▸ **Brief**: Name every technique that the abstract on mid-course trajectory optimization for boost-glide missiles applies to reformulate or convexify the problem before solving it with SOCP.

▸ **Text for analysis**:

Segment Open

Mid-course trajectory of the missiles equipped with seeker should be designed to detect target within FOV of seeker and to maximize the maneuverability at the point of transition to terminal guidance phase. Because the trajectory optimization problems are generally hard to obtain the analytic solutions due to its own nonlinearity with several constraints, the various numerical methods have been presented so far. In this paper, mid-course trajectory optimization problem for boost-glide missiles is calculated by using SOCP (Second-Order Cone Programming) which is one of convex optimization methods. At first, control variable augmentation scheme with a control constraint is suggested to reduce state variables of missile dynamics. And it is reformulated using a normalized time approach to cope with a free final time problem and boost time problem. Then, partial linearization and lossless convexification are used to convexify dynamic equation and control constraint, respectively. Finally, the results of the proposed method are compared with those of state-of-the-art nonlinear optimization method for verification.

Segment Closed

▸ **Supplied records**:
Segment Open

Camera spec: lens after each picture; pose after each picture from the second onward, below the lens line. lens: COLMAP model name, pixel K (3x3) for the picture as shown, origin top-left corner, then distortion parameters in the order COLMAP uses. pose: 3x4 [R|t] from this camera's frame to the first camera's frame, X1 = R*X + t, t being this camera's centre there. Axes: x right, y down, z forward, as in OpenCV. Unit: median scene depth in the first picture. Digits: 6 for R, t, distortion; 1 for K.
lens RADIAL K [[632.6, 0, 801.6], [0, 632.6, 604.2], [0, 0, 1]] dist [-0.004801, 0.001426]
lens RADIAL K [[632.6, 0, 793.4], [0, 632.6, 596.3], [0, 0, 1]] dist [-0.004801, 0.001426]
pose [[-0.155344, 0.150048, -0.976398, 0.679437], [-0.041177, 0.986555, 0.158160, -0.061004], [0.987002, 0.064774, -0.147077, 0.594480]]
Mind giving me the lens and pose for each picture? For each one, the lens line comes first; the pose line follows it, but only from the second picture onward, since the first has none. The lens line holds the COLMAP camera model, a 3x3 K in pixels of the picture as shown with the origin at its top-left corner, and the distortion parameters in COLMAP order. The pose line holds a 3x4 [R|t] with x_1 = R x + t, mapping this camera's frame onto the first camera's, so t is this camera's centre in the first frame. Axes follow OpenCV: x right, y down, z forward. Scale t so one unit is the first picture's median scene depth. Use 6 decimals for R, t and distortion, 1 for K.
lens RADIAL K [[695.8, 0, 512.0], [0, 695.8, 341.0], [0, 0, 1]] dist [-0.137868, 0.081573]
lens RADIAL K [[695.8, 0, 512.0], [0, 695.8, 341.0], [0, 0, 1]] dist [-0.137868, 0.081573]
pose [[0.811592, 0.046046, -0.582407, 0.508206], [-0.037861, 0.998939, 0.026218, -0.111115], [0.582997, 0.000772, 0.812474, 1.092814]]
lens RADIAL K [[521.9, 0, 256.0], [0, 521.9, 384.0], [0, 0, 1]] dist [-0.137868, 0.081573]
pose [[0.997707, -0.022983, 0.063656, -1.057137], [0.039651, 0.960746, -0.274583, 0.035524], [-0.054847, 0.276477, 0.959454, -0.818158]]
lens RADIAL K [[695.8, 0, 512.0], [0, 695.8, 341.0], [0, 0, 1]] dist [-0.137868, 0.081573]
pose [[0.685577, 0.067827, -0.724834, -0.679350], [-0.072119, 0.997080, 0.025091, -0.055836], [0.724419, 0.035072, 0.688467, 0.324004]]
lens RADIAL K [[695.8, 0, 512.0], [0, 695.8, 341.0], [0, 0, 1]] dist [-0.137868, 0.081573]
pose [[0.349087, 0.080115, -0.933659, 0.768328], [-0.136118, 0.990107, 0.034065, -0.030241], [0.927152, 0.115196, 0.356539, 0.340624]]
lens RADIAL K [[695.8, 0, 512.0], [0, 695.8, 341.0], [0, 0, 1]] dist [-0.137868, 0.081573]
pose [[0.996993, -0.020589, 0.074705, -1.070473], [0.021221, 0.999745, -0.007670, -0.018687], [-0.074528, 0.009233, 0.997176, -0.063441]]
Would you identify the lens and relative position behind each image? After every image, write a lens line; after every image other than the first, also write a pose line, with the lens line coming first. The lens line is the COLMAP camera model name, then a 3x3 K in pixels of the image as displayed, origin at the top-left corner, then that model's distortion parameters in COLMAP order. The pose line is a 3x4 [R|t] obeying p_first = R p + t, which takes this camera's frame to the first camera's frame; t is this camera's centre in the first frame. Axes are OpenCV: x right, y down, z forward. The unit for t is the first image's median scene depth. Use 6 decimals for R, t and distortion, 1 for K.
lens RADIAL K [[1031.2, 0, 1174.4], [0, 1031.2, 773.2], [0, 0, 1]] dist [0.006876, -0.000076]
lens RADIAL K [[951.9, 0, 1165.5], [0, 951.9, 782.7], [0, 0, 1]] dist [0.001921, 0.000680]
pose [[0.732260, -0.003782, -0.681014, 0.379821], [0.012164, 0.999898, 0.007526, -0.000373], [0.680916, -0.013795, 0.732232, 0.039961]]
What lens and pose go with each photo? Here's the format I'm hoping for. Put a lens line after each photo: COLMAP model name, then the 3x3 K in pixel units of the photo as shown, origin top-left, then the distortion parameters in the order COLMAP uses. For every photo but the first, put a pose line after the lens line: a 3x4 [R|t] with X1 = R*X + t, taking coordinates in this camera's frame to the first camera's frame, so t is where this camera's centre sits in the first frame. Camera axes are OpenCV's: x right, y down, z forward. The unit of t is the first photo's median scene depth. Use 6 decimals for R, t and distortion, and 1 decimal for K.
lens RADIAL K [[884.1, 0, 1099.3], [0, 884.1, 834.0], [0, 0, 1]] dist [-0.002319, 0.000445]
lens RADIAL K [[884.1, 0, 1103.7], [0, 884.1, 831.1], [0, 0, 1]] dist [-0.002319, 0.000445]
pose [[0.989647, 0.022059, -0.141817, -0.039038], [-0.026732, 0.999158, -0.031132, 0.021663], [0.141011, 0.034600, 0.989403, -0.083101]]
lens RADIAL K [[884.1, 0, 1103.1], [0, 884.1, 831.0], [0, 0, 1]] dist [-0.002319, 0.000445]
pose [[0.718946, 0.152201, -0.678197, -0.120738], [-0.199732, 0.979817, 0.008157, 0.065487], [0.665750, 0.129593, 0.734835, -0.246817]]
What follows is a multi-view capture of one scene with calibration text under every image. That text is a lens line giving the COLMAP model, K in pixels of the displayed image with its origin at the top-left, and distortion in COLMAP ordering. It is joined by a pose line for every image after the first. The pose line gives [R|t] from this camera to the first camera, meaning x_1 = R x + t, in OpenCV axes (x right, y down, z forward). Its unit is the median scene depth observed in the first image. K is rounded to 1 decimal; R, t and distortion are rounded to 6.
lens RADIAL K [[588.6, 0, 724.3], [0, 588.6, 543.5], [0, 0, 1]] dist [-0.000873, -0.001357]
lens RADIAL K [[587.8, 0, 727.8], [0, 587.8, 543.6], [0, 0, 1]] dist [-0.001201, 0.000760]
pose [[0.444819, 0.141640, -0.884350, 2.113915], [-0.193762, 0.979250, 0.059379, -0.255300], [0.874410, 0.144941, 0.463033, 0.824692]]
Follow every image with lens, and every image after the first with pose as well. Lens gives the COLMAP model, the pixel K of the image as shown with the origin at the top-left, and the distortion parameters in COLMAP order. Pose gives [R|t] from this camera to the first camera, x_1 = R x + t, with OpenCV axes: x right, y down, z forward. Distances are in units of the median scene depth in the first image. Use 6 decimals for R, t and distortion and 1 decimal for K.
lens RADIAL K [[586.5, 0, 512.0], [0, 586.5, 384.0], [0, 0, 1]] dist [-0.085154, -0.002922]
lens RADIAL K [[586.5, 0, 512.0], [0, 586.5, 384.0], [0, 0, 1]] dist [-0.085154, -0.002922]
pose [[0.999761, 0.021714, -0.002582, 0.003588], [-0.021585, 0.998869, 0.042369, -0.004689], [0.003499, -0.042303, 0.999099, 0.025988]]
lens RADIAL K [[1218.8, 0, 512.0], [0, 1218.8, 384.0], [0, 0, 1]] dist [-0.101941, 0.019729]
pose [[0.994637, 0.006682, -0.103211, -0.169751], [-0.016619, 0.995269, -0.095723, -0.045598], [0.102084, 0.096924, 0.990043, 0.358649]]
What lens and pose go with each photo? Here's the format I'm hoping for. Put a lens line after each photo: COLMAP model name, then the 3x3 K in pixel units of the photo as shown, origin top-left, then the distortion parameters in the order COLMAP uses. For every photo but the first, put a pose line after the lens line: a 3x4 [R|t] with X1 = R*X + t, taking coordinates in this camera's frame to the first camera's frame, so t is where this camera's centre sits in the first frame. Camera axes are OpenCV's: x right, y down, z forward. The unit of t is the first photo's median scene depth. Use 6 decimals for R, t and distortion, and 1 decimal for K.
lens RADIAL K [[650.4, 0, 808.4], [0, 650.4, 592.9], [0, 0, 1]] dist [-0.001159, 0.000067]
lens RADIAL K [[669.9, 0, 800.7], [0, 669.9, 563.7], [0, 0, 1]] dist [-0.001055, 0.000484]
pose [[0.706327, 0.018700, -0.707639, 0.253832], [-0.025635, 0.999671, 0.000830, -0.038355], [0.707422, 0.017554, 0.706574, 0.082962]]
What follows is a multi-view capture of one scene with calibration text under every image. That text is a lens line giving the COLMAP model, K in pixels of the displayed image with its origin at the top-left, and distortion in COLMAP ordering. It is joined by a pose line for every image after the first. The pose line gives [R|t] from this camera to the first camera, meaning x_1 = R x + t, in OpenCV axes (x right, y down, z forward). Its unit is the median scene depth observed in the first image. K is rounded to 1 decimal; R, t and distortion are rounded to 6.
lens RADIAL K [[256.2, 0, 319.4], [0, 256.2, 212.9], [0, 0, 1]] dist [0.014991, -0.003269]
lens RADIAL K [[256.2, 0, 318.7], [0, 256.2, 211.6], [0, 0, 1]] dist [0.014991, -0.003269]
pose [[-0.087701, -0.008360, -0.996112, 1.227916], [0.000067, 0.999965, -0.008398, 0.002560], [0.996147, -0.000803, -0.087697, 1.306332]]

Segment Closed

▸ **Written solution**:
- Control variable augmentation scheme with a control constraint
- Normalized time approach
- Partial linearization
- Lossless convexification